**DESCRIPCIÓN DE LA TAREA:** Por favor, reproduce sin cambios el tramo del pasaje citado que va desde "Se trata de una" hasta "ejemplos de ello.".

**PASAJE CITADO:**
>>>>

Se trata de una nueva visión de la identidad, relacional en el sentido descrito, pero asimismo relativa, en la medida en que no se trata de un fenómeno estático ni permanente, inmutable a los cambios del entorno, sino por el contrario, dependiente de la situación específica de la interacción, la cual incluye por supuesto, las otredades concretas2. Esto quiere decir que la identidad de un individuo o de un grupo social no la conforman esencias inalterables, ni elementos absolutos, fijos. Todo esto no invalida la existencia de ordenamientos sociales y estabilidades de sentido de largo plazo, que permiten la comunicación social, siendo la lengua y la mitología buenos ejemplos de ello.

<<<<

**DATOS PROPORCIONADOS:**
>>>>

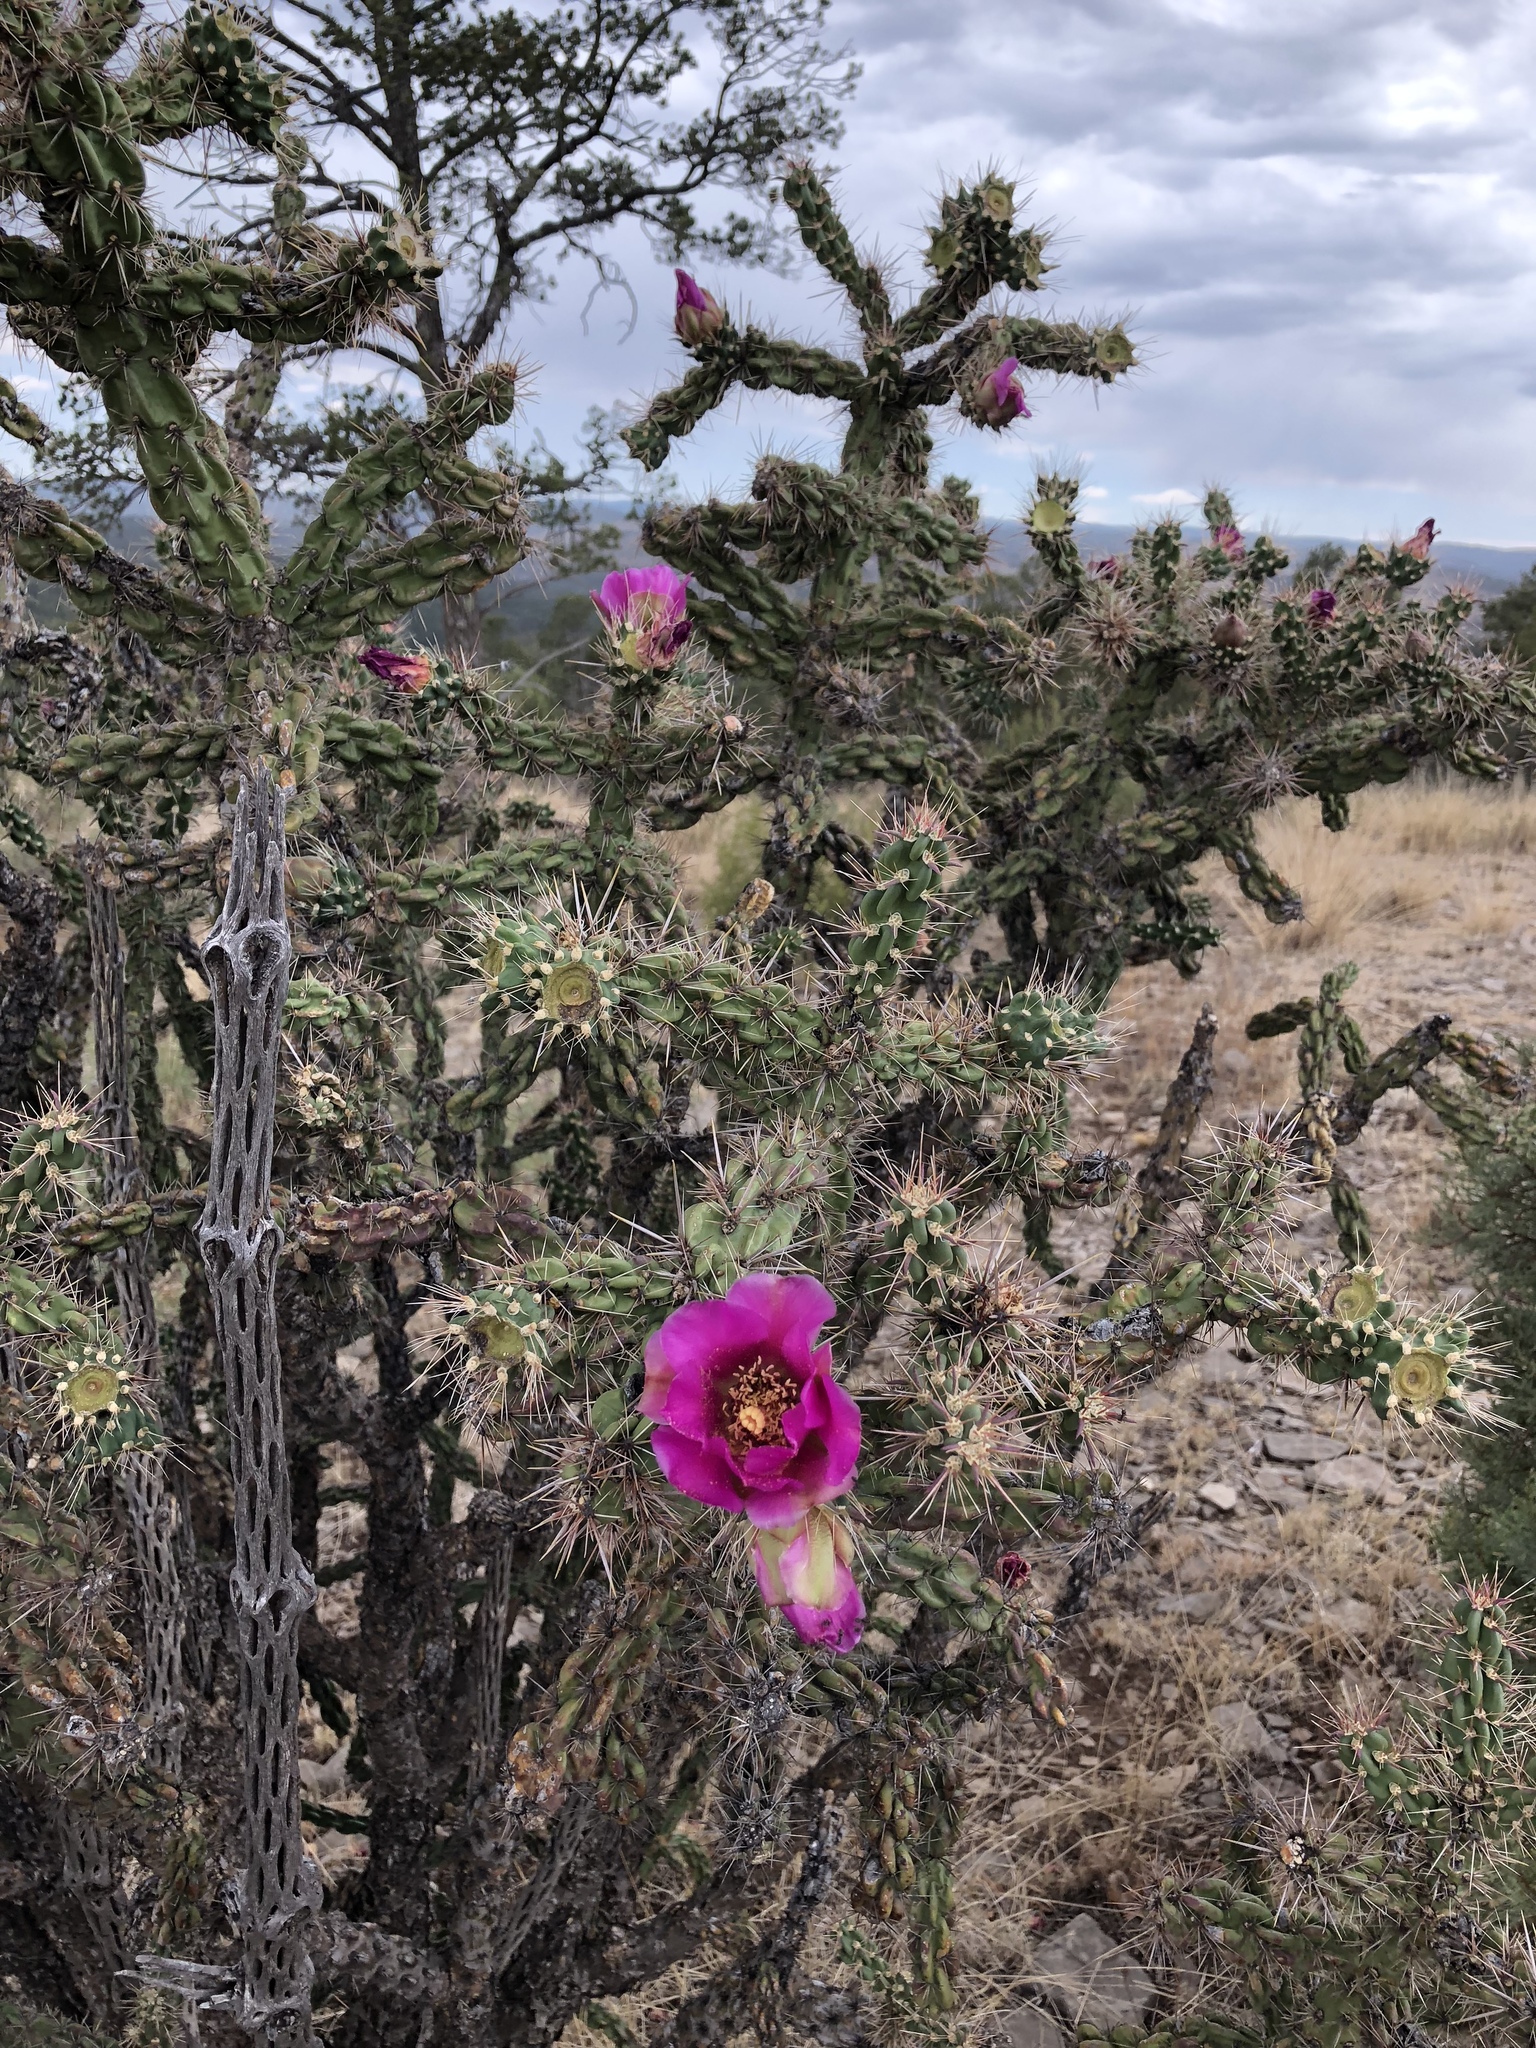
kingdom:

<<<<

**SOLUCIÓN DEL EJERCICIO:**
Se trata de una nueva visión de la identidad, relacional en el sentido descrito, pero asimismo relativa, en la medida en que no se trata de un fenómeno estático ni permanente, inmutable a los cambios del entorno, sino por el contrario, dependiente de la situación específica de la interacción, la cual incluye por supuesto, las otredades concretas2. Esto quiere decir que la identidad de un individuo o de un grupo social no la conforman esencias inalterables, ni elementos absolutos, fijos. Todo esto no invalida la existencia de ordenamientos sociales y estabilidades de sentido de largo plazo, que permiten la comunicación social, siendo la lengua y la mitología buenos ejemplos de ello.